What do we learn from this scatterplot?
  - form
  - pattern
  - strength
  - overall takeaway in the context of the data

In [None]:
# Guess the correlation before running this cell
correlation(demographics, 'College%', 'Median Income')

In [None]:
regression_slope = slope(demographics, 'College%', 'Median Income')
regression_intercept = intercept(demographics, 'College%', 'Median Income')
regression_slope, regression_intercept

In [None]:
# Recall, fitted_values takes a table and two column labels
# it returns the array of regression estimates (linear regression)
predicted = fitted_values(demographics, 'College%', 'Median Income')
predicted[:10]

In [None]:
# Add the predictions to our table and make a scatterplot
demographics = demographics.with_column(
    'Linear Prediction', predicted)
demographics.scatter('College%')

In [None]:
# The errors in our predictions are actual values minus predicted values
actual = demographics.column('Median Income')
errors = actual - predicted

In [None]:
# Add the errors to our table
demographics.with_column('Error', errors)

In [None]:
# What's the error, on average? Why?
np.mean(errors)

In [None]:
# Here is the mean squared error, square-rooted 
# This is the usual way to quantify how well the regression line fits the data
# A LOWER R.M.S.E. (root mean square error) is BETTER
np.mean(errors ** 2) ** 0.5

In [None]:
# Visualize some errors
demographics_errors(regression_slope, regression_intercept)

In [None]:
# takes any slope, any intercept

demographics_errors(1500, 20000)

In [None]:
demographics_errors(-1000, 75000)

### Root Mean Square Error ###

In [None]:
show_demographics_rmse(-1000, 75000)

In [None]:
show_demographics_rmse(1500, 20000)

In [None]:
show_demographics_rmse(regression_slope, regression_intercept)
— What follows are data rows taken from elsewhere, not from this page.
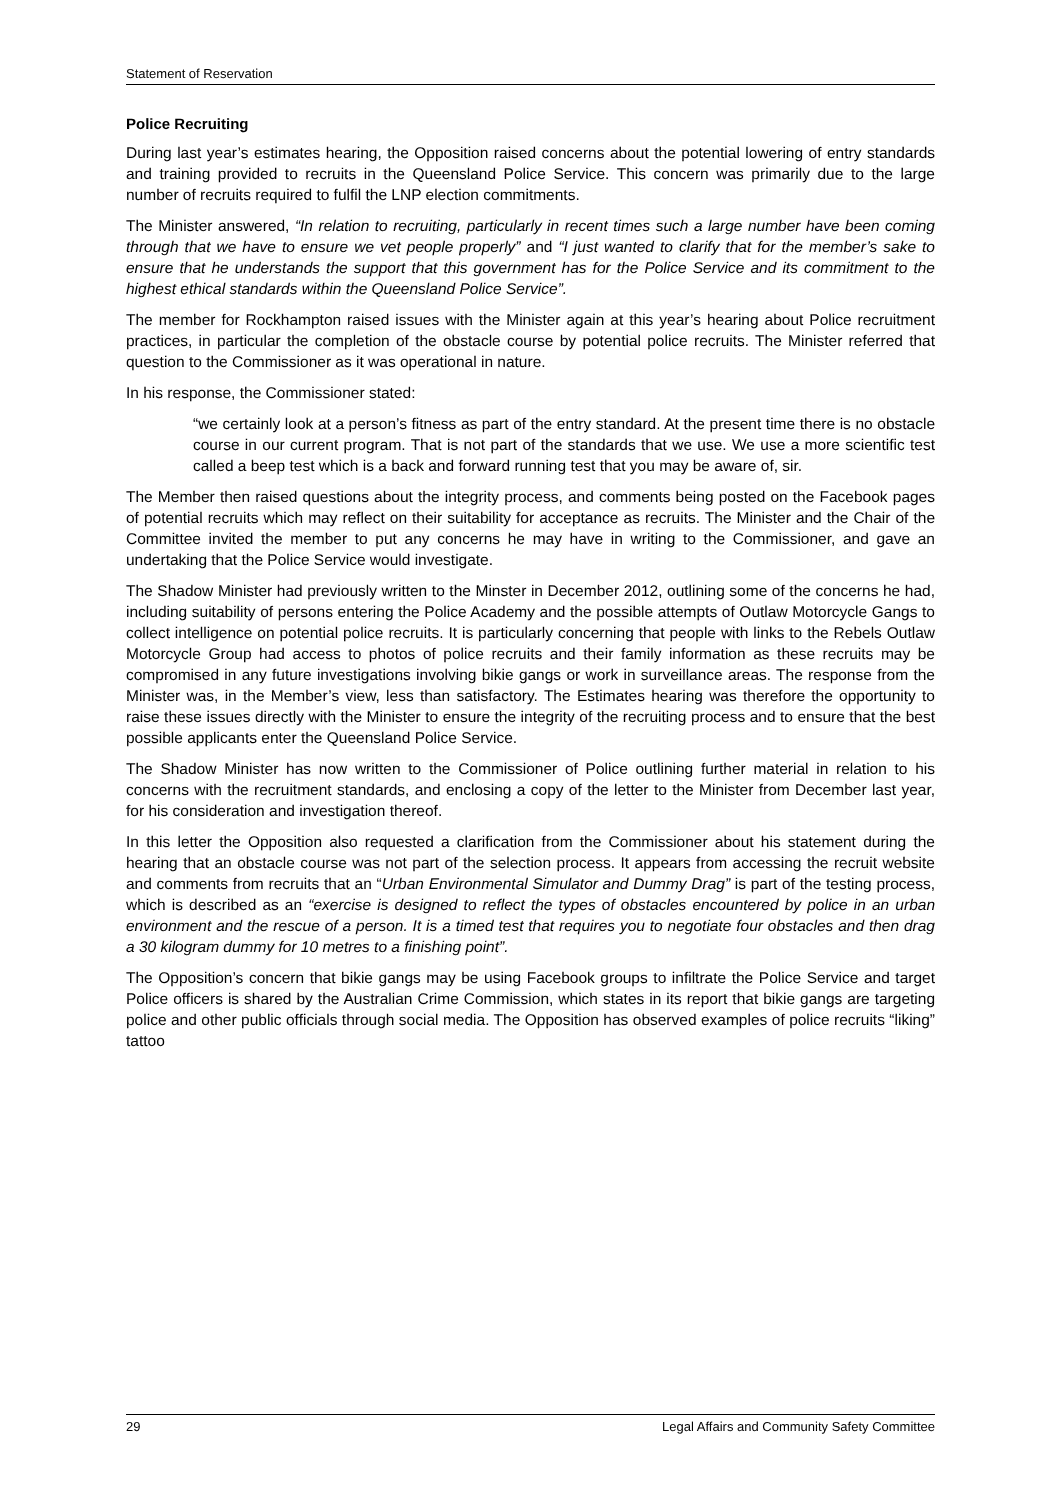Statement of Reservation
Police Recruiting
During last year’s estimates hearing, the Opposition raised concerns about the potential lowering of entry standards and training provided to recruits in the Queensland Police Service. This concern was primarily due to the large number of recruits required to fulfil the LNP election commitments.
The Minister answered, “In relation to recruiting, particularly in recent times such a large number have been coming through that we have to ensure we vet people properly” and “I just wanted to clarify that for the member’s sake to ensure that he understands the support that this government has for the Police Service and its commitment to the highest ethical standards within the Queensland Police Service”.
The member for Rockhampton raised issues with the Minister again at this year’s hearing about Police recruitment practices, in particular the completion of the obstacle course by potential police recruits. The Minister referred that question to the Commissioner as it was operational in nature.
In his response, the Commissioner stated:
“we certainly look at a person’s fitness as part of the entry standard. At the present time there is no obstacle course in our current program. That is not part of the standards that we use. We use a more scientific test called a beep test which is a back and forward running test that you may be aware of, sir.
The Member then raised questions about the integrity process, and comments being posted on the Facebook pages of potential recruits which may reflect on their suitability for acceptance as recruits. The Minister and the Chair of the Committee invited the member to put any concerns he may have in writing to the Commissioner, and gave an undertaking that the Police Service would investigate.
The Shadow Minister had previously written to the Minster in December 2012, outlining some of the concerns he had, including suitability of persons entering the Police Academy and the possible attempts of Outlaw Motorcycle Gangs to collect intelligence on potential police recruits. It is particularly concerning that people with links to the Rebels Outlaw Motorcycle Group had access to photos of police recruits and their family information as these recruits may be compromised in any future investigations involving bikie gangs or work in surveillance areas. The response from the Minister was, in the Member’s view, less than satisfactory. The Estimates hearing was therefore the opportunity to raise these issues directly with the Minister to ensure the integrity of the recruiting process and to ensure that the best possible applicants enter the Queensland Police Service.
The Shadow Minister has now written to the Commissioner of Police outlining further material in relation to his concerns with the recruitment standards, and enclosing a copy of the letter to the Minister from December last year, for his consideration and investigation thereof.
In this letter the Opposition also requested a clarification from the Commissioner about his statement during the hearing that an obstacle course was not part of the selection process. It appears from accessing the recruit website and comments from recruits that an “Urban Environmental Simulator and Dummy Drag” is part of the testing process, which is described as an “exercise is designed to reflect the types of obstacles encountered by police in an urban environment and the rescue of a person. It is a timed test that requires you to negotiate four obstacles and then drag a 30 kilogram dummy for 10 metres to a finishing point”.
The Opposition’s concern that bikie gangs may be using Facebook groups to infiltrate the Police Service and target Police officers is shared by the Australian Crime Commission, which states in its report that bikie gangs are targeting police and other public officials through social media. The Opposition has observed examples of police recruits “liking” tattoo
29 Legal Affairs and Community Safety Committee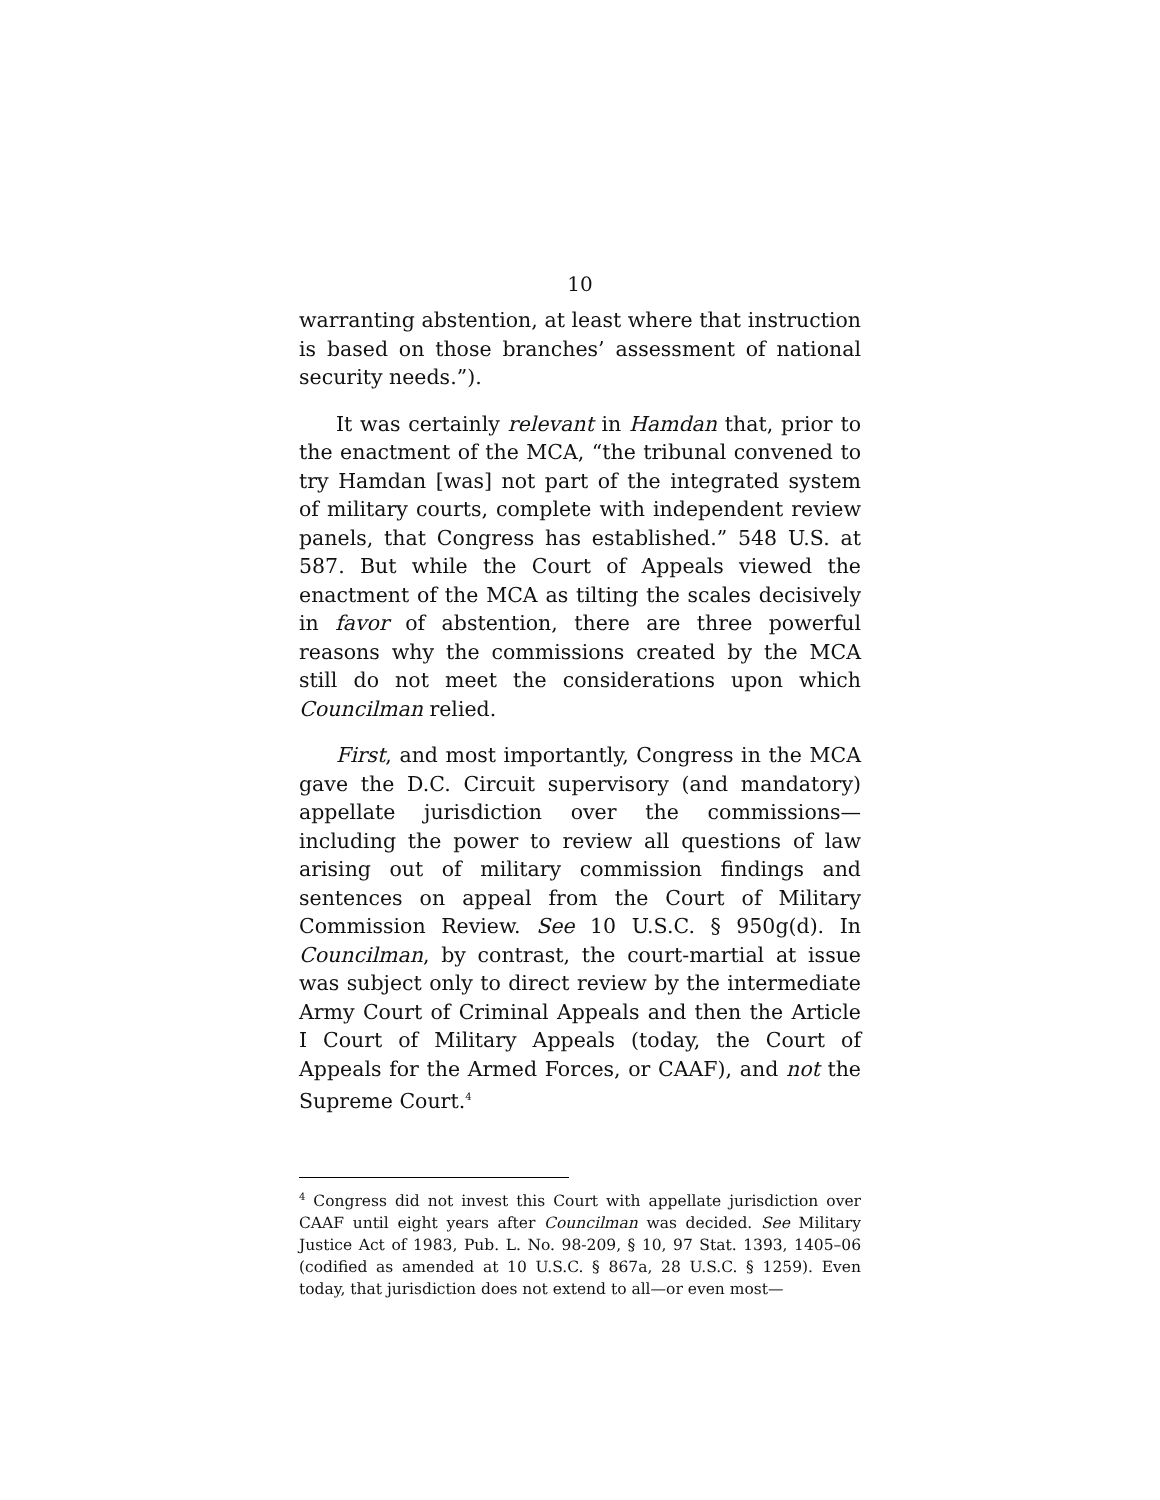10
warranting abstention, at least where that instruction is based on those branches’ assessment of national security needs.”).
It was certainly relevant in Hamdan that, prior to the enactment of the MCA, “the tribunal convened to try Hamdan [was] not part of the integrated system of military courts, complete with independent review panels, that Congress has established.” 548 U.S. at 587. But while the Court of Appeals viewed the enactment of the MCA as tilting the scales decisively in favor of abstention, there are three powerful reasons why the commissions created by the MCA still do not meet the considerations upon which Councilman relied.
First, and most importantly, Congress in the MCA gave the D.C. Circuit supervisory (and mandatory) appellate jurisdiction over the commissions—including the power to review all questions of law arising out of military commission findings and sentences on appeal from the Court of Military Commission Review. See 10 U.S.C. § 950g(d). In Councilman, by contrast, the court-martial at issue was subject only to direct review by the intermediate Army Court of Criminal Appeals and then the Article I Court of Military Appeals (today, the Court of Appeals for the Armed Forces, or CAAF), and not the Supreme Court.<sup>4</sup>
<sup>4</sup> Congress did not invest this Court with appellate jurisdiction over CAAF until eight years after Councilman was decided. See Military Justice Act of 1983, Pub. L. No. 98-209, § 10, 97 Stat. 1393, 1405–06 (codified as amended at 10 U.S.C. § 867a, 28 U.S.C. § 1259). Even today, that jurisdiction does not extend to all—or even most—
### How to find the best-fitting line?

To find the best-fitting line, we need to choose the slope and intercept that minimize RMSE. Using calculus, folks have proven that the linear regression formulas we've been using actually do this.

The "least squares" regression line (the one that minimizes RMSE) is exactly the "linear regression" line we've already learned to calculate.